Ive a danske (spit) laser**, only had a limit of 500 on an AIB atm but needed 6k, rang them up,  few authorization checks over the phone, they upped the limit, I withdrew 6k from the atm, rang them and the limit went back down again.  Quite happy with the process actually.   

Security on both sides.

**danske closed their laser cards on monday as part of their shutdown process


----------



## Sandals (27 Feb 2014)

The same teller, has got nicer in her approach but still no envelope, nor will she count the money out in front of me (runs it through the machine)..have asked three days in a row for an envelope... 

My point is Im shocked I couldnt order my money for collection in one go...money would only have been in my possession for day and half then...as it is Im been storing money all week and one can get a bit paranoid about checking it!!!!!!!


----------



## Sandals (27 Feb 2014)

DMcL1971 said:


> I just contacted BOI and they gave me the info below.
> 
> 
> 
> ...



Thank you for that. I needed over the 10k, I had gone in Monday to order and would have picked up Friday. I def intend writing to both the local bank and the head office address Iv looked up, as it was a huge inconvenience for me to get into the bank everyday.


----------



## wbbs (27 Feb 2014)

They are probably not allowed count it out, too obvious to others in the queue that you are getting loads of cash, security risk I would imagine.  I know years ago when I was in the bank we would bring a customer who wanted a large sum into a private office to count it out, then again though we had no machine, I can remember pre computers even


----------



## Sandals (28 Feb 2014)

wbbs, the first day she did count it out in front of me but got very ticked when I asked her to do again as I couldnt be sure it was all there. All others days she just popped thro the machine. 

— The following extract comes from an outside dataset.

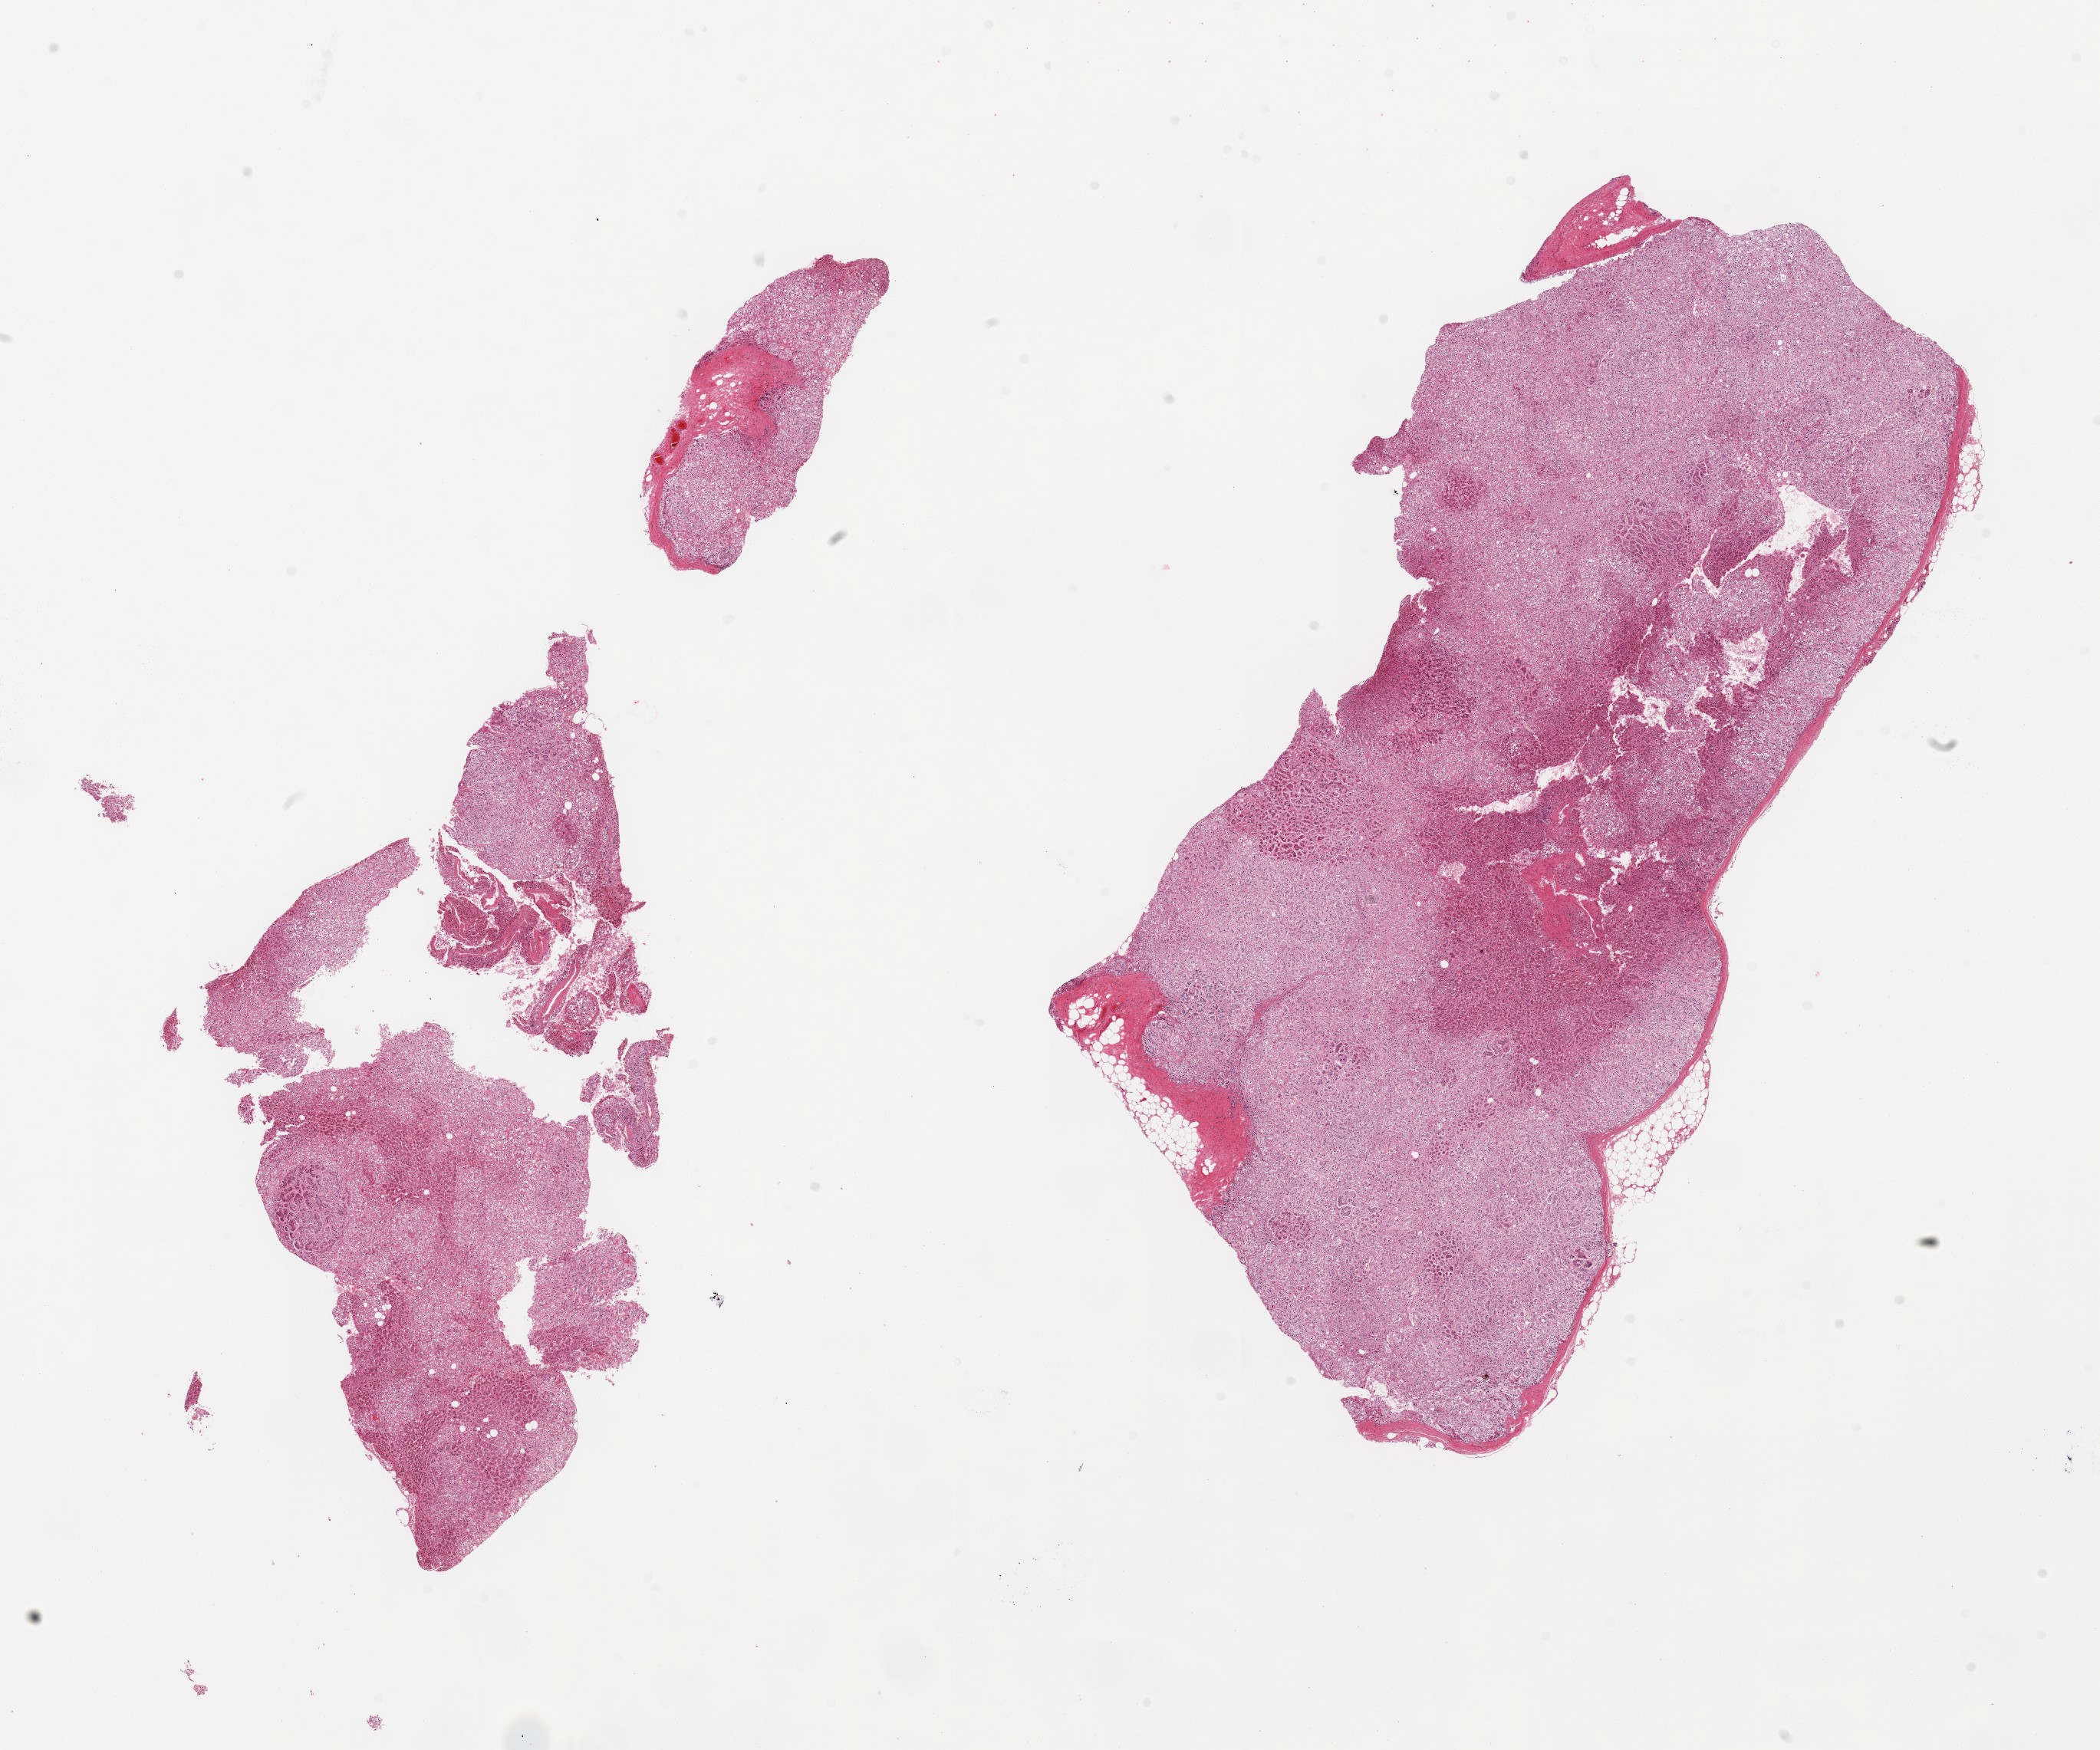
Whole-slide image, hematoxylin and eosin (H&E) stain, shown as a low-resolution overview of the whole scanned area (about 21.7 x 18.1 mm, slide scanned at 20x), PAXgene-fixed, paraffin-embedded tissue, section of adrenal gland (target tissue), donor tissue sample. Donor: male.
Reviewer comment on this tissue sample: 2 pieces, all cortex, trace fat.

Prev my husband ordered 9.2k and they did bring him into the office to count it, nov 2012. 

My husband was raging when he heard what happened to me as he has had three issues with the same branch over the last year: 

cheque machine not working most of the times and would you believe the same staff member asked him "have you a problem, I just said I cant take your cheque at the counter" my husband called for the manager (who took the cheques and apologized), 

secondly our card skimmed and money taken, replaced by bank, then taken out again and again replaced after my husband pointed it out to them...

thirdly cash machine not working and husband took 1k out at the counter, with chatting etc (on tellers side) my husband on reaching front door realised she'd only counted out 700. He went back to counter and was told manager would ring him that eve...he did and was told yes...sorry about that (I was aware of this situation which was why I was so careful about trying to keep up with counting of my money).


----------



## DMcL1971 (28 Feb 2014)

Sounds like your branch is very unprofessional. If I were you I would firstly lodge your formal complaint. Then, regardless of the outcome, move your business elsewhere. Switching banks is very easy to do. I would advise you to switch your DD's yourself, do not trust the banks to do it for you. It is actually a lot quicker then using their switching services.


----------